Hi,
I have trained a model to learn correlation between (audio, image) input pairs. While the original use case is for audio-visual correlation, I also want to use the embeddings from an intermediate layer of this trained model for unimodal similarity (e.g image-image or audio-audio similarity). Is it possible to do this without running a forward pass and if so I would like some guidance on this.
My model code appears below (MMDNet). After I train this model, I load it with the saved weights. Then I want to use it for image similarity as follows. However, this generates an error “DataParallel object has no attribute getImgEmb” even though the model has that method. I could run forward pass and get the embeddings, but the forward pass would require me to input audio. I want to know if I can extract the image embeddings from the visual subnetwork (which is what getImgEmb() is doing), without having to pass audio input.
thank you
#================code for image similarity from pretrained MMDNet=======
#load pretrained model
model = MMDNet(2)
device = torch.device(“cuda” if use_cuda else “cpu”)

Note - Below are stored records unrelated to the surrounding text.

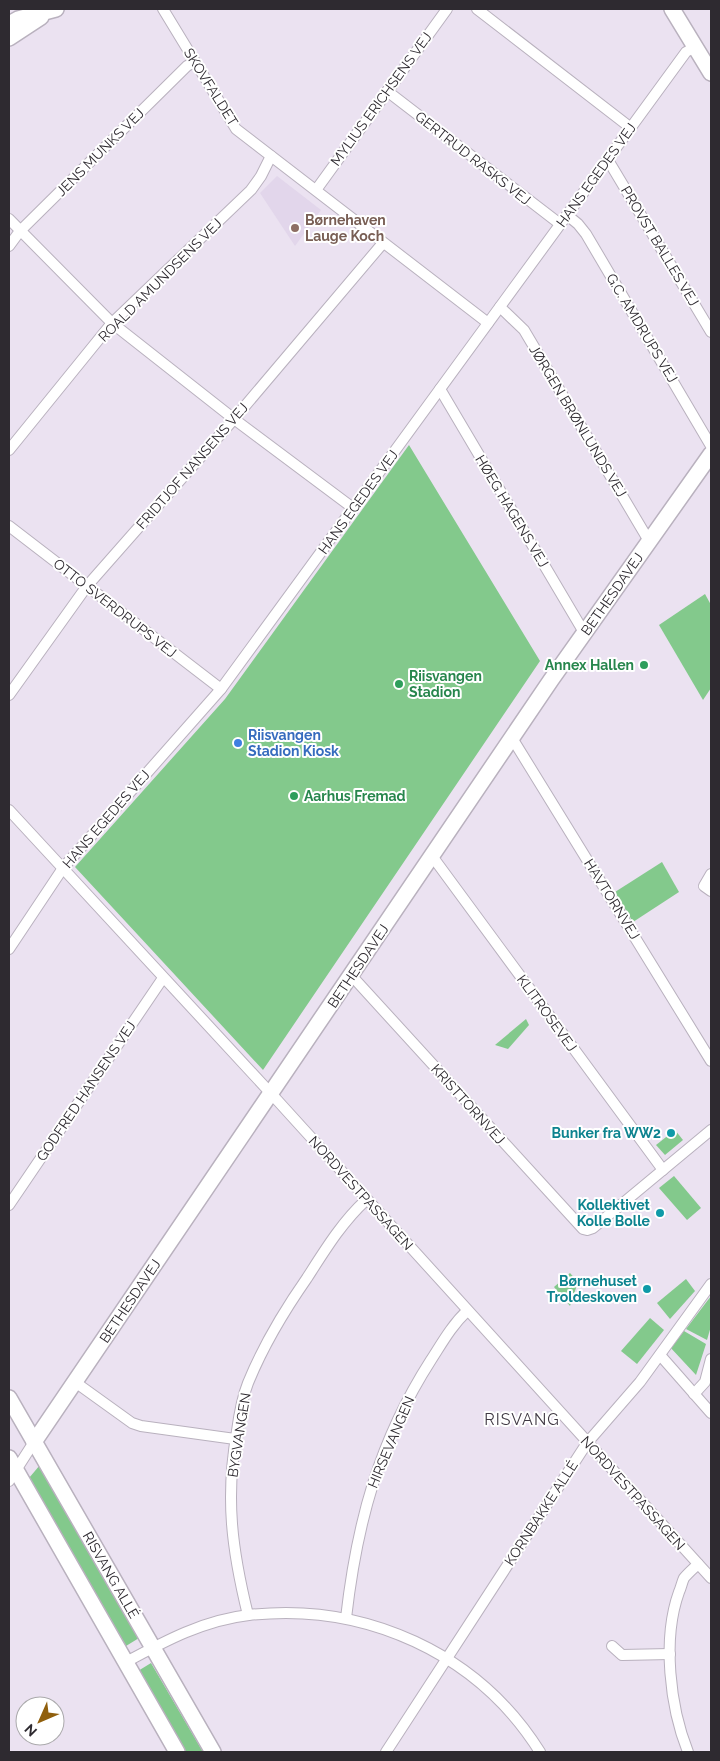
<svg xmlns="http://www.w3.org/2000/svg" width="720" height="1761" viewBox="0 0 720 1761" font-family="Raleway,sans-serif">
<style>
.built{fill:#e2d6eb}
.green{fill:#83c98c}
.lines{fill:none;stroke-linecap:round;stroke-linejoin:round}
.street-casing{stroke:#b9b1be;stroke-width:12}
.secondary-casing{stroke:#b9b1be;stroke-width:18}
.street{stroke:#fff;stroke-width:10}
.secondary{stroke:#fff;stroke-width:15}
.education-dot{fill:#8d6e63;stroke:#fff;stroke-width:2}
.leisure-dot{fill:#2e9e5b;stroke:#fff;stroke-width:2}
.shop-dot{fill:#3f7fe0;stroke:#fff;stroke-width:2}
.culture-dot{fill:#0f9aa8;stroke:#fff;stroke-width:2}
.labels{text-anchor:middle;stroke-width:4;stroke-linejoin:round;paint-order:stroke}
.street-label{font-size:14px;fill:#2e2a30;stroke:#fff}
.education-label{font-size:14px;font-weight:bold;fill:#785e54;stroke:#fff;text-anchor:start}
.leisure-label{font-size:14px;font-weight:bold;fill:#27864d;stroke:#fff;text-anchor:start}
.shop-label{font-size:14px;font-weight:bold;fill:#366cbe;stroke:#fff;text-anchor:start}
.culture-label{font-size:14px;font-weight:bold;fill:#0d838f;stroke:#fff;text-anchor:end}
.quarter-label{font-size:16px;letter-spacing:1px;fill:#403944;stroke:#fff}
</style>
<rect width="100%" height="100%" fill="#ebe2f1"/>
<path class="built" d="M 277,176 L 321,210 L 295,246 L 260,193 Z"/>
<g class="green">
<path d="M 409,445 L 540,661 L 263,1070 L 75,867 L 225,699 Z"/>
<path d="M 705,594 L 711,605 L 711,688 L 703,700 L 659,625 Z"/>
<path d="M 662,862 L 679,892 L 633,922 L 615,892 Z"/>
<path d="M 526,1019 L 529,1025 L 508,1049 L 495,1045 Z"/>
<path d="M 675,1130 L 683,1140 L 665,1155 L 656,1145 Z"/>
<path d="M 674,1176 L 701,1208 L 687,1220 L 659,1188 Z"/>
<path d="M 570,1273 L 578,1282 L 570,1306 L 554,1287 Z"/>
<path d="M 686,1279 L 695,1291 L 670,1319 L 657,1303 Z"/>
<path d="M 711,1296 L 711,1326 L 707,1340 L 686,1329 Z"/>
<path d="M 650,1318 L 664,1330 L 637,1364 L 621,1351 Z"/>
<path d="M 684,1331 L 706,1344 L 696,1375 L 669,1346 L 670,1344 L 675,1343 Z"/>
<path d="M 40,1465 L 139,1638 L 126,1646 L 29,1478 Z"/>
<path d="M 151,1663 L 203,1752 L 184,1752 L 138,1671 Z"/>
</g>
<g class="lines">
<defs>
<g id="street">
<path d="M 163,9 L 236,129 L 488,323"/>
<path d="M 477,9 L 631,128"/>
<path d="M 387,91 L 560,224"/>
<path d="M 608,160 L 711,332"/>
<path d="M 316,190 L 447,9"/>
<path d="M 567,215 L 578,224 L 586,234 L 711,446"/>
<path d="M 9,219 L 112,323 L 234,419 L 353,508"/>
<path d="M 9,246 L 20,231 L 187,66 L 194,62"/>
<path d="M 500,307 L 524,330 L 649,541"/>
<path d="M 440,389 L 585,634"/>
<path d="M 9,450 L 112,323 L 251,190 L 261,176 L 271,156"/>
<path d="M 9,526 L 221,689"/>
<path d="M 9,695 L 87,586 L 234,419 L 383,243"/>
<path d="M 512,738 L 711,1061"/>
<path d="M 9,810 L 277,1100 L 711,1578"/>
<path d="M 432,856 L 663,1170"/>
<path d="M 711,874 L 704,886 L 711,891"/>
<path d="M 9,949 L 63,868 L 221,689 L 686,52 L 695,47"/>
<path d="M 351,975 L 583,1229 L 587,1230 L 593,1228 L 711,1130"/>
<path d="M 9,1205 L 163,978"/>
<path d="M 660,1355 L 711,1413"/>
<path d="M 75,1382 L 132,1423 L 141,1426 L 235,1439"/>
<path d="M 694,1394 L 705,1382 L 711,1359"/>
<path d="M 9,1481 L 34,1442"/>
<path d="M 248,1615 C 232,1550 225,1498 237,1431 C 239,1416 242,1398 248,1383 C 263,1346 284,1311 307,1278 C 325,1250 342,1222 366,1200"/>
<path d="M 346,1618 C 357,1522 379,1441 431,1360 C 442,1343 452,1325 467,1311"/>
<path d="M 612,1646 L 622,1655 L 670,1654"/>
<path d="M 126,1662 C 165,1641 204,1620 249,1615 C 365,1602 478,1653 540,1752"/>
<path d="M 386,1752 L 587,1443 L 640,1382 L 711,1284"/>
<path d="M 688,1752 C 670,1707 662,1639 679,1592 C 681,1588 682,1582 684,1578 C 688,1573 694,1568 698,1564"/>
</g>
<g id="secondary">
<path d="M 672,9 L 711,73"/>
<path d="M 9,24 L 18,19 L 56,9"/>
<path d="M 9,38 L 41,17"/>
<path d="M 9,1398 L 213,1752"/>
<path d="M 34,1442 L 551,680 L 711,454"/>
<path d="M 9,1458 L 177,1752"/>
</g>
</defs>
<use href="#street" class="street-casing"/>
<use href="#secondary" class="secondary-casing"/>
<use href="#street" class="street"/>
<use href="#secondary" class="secondary"/>
</g>
<circle class="education-dot" cx="295" cy="228" r="5"/>
<g class="leisure-dot">
<circle cx="644" cy="665" r="5"/>
<circle cx="399" cy="684" r="5"/>
<circle cx="294" cy="796" r="5"/>
</g>
<circle class="shop-dot" cx="238" cy="743" r="5"/>
<g class="culture-dot">
<circle cx="671" cy="1133" r="5"/>
<circle cx="660" cy="1213" r="5"/>
<circle cx="647" cy="1289" r="5"/>
</g>
<g class="labels">
<g class="street-label">
<text transform="translate(211 87) rotate(58)" y="5">SKOVFALDET</text>
<text transform="translate(381 99) rotate(-54)" y="5">MYLIUS ERICHSENS VEJ</text>
<text transform="translate(100 152) rotate(-45)" y="5">JENS MUNKS VEJ</text>
<text transform="translate(473 158) rotate(38)" y="5">GERTRUD RASKS VEJ</text>
<text transform="translate(596 175) rotate(-54)" y="5">HANS EGEDES VEJ</text>
<text transform="translate(660 246) rotate(59)" y="5">PROVST BALLES VEJ</text>
<text transform="translate(160 280) rotate(-45)" y="5">ROALD AMUNDSENS VEJ</text>
<text transform="translate(642 328) rotate(59)" y="5">G.C. AMDRUPS VEJ</text>
<text transform="translate(578 421) rotate(59)" y="5">JØRGEN BRØNLUNDS VEJ</text>
<text transform="translate(192 466) rotate(-49)" y="5">FRIDTJOF NANSENS VEJ</text>
<text transform="translate(358 502) rotate(-54)" y="5">HANS EGEDES VEJ</text>
<text transform="translate(512 511) rotate(59)" y="5">HØEG HAGENS VEJ</text>
<text transform="translate(612 594) rotate(-55)" y="5">BETHESDAVEJ</text>
<text transform="translate(115 608) rotate(38)" y="5">OTTO SVERDRUPS VEJ</text>
<text transform="translate(106 819) rotate(-49)" y="5">HANS EGEDES VEJ</text>
<text transform="translate(612 899) rotate(58)" y="5">HAVTORNVEJ</text>
<text transform="translate(358 966) rotate(-56)" y="5">BETHESDAVEJ</text>
<text transform="translate(547 1013) rotate(54)" y="5">KLITROSEVEJ</text>
<text transform="translate(86 1091) rotate(-56)" y="5">GODFRED HANSENS VEJ</text>
<text transform="translate(468 1104) rotate(48)" y="5">KRISTTORNVEJ</text>
<text transform="translate(361 1193) rotate(48)" y="5">NORDVESTPASSAGEN</text>
<text transform="translate(130 1301) rotate(-56)" y="5">BETHESDAVEJ</text>
<text transform="translate(239 1435) rotate(-81)" y="5">BYGVANGEN</text>
<text transform="translate(391 1442) rotate(-67)" y="5">HIRSEVANGEN</text>
<text transform="translate(633 1493) rotate(48)" y="5">NORDVESTPASSAGEN</text>
<text transform="translate(541 1513) rotate(-57)" y="5">KORNBAKKE ALLÉ</text>
<text transform="translate(111 1575) rotate(60)" y="5">RISVANG ALLÉ</text>
</g>
<g class="education-label">
<text x="305" y="225">Børnehaven<tspan x="305" dy="16">Lauge Koch</tspan></text>
</g>
<g class="leisure-label">
<text x="634" y="670" text-anchor="end">Annex Hallen</text>
<text x="409" y="681">Riisvangen<tspan x="409" dy="16">Stadion</tspan></text>
<text x="304" y="801">Aarhus Fremad</text>
</g>
<g class="shop-label">
<text x="248" y="740">Riisvangen<tspan x="248" dy="16">Stadion Kiosk</tspan></text>
</g>
<g class="culture-label">
<text x="661" y="1138">Bunker fra WW2</text>
<text x="650" y="1210">Kollektivet<tspan x="650" dy="16">Kolle Bolle</tspan></text>
<text x="637" y="1286">Børnehuset<tspan x="637" dy="16">Troldeskoven</tspan></text>
</g>
<g class="quarter-label">
<text x="522" y="1425">RISVANG</text>
</g>
</g>
<rect width="720" height="1761" fill="none" stroke="#2e2a30" stroke-width="20"/>
<g transform="translate(40 1721) rotate(225)"><circle r="24" fill="#ffffff" stroke="#abaaac"/>
<path d="M0-4L9 19L0 12L-9 19Z" fill="#905f0d"/>
<text y="-8" font-size="14" font-weight="bold" text-anchor="middle" fill="#2e2a30">N</text>
</g>
</svg>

num_gpus = torch.cuda.device_count()
gpu_list = list(range(num_gpus))
model = torch.nn.DataParallel(model, device_ids=gpu_list)
model.to(device)
model.load_state_dict(saved_wts)
model.eval()
#get Image embeddings, however this generates an error “DataParallel object has no attribute getImgEmb”
emb1 = model.getImgEmb(src_img)
emb2 = model.getImgEmb(dest_img)
#get euclidean distance between (emb1, emb2) to compute similarity
#====mulimodal correlation model ===#
class MMDNet(nn.Module):
def init(self, n_cls):
super(MMDNet, self).__init__()
self.num_class = n_cls
self.vfeatures = VisNet() #visual subnetwork
self.afeatures = AudNet() #audio subnetwork
self.av_classifier = nn.Linear(1, n_cls)
def forward(self, x_v, x_a):
v_out = self.vfeatures(x_v)
a_out = self.afeatures(x_a)
#euclidean distance between embeddings
av_dist = F.mse_loss(v_out, a_out, reduction='none').mean(1)
out = av_dist.view(av_dist.shape[0], 1)
out = self.av_classifier(out)
return out
def getImgEmb(self, x_v):
“”“Get visual embeddings for a given image from the visual subnetwork”""
v_emb = self.vfeatures(x_v)
return v_emb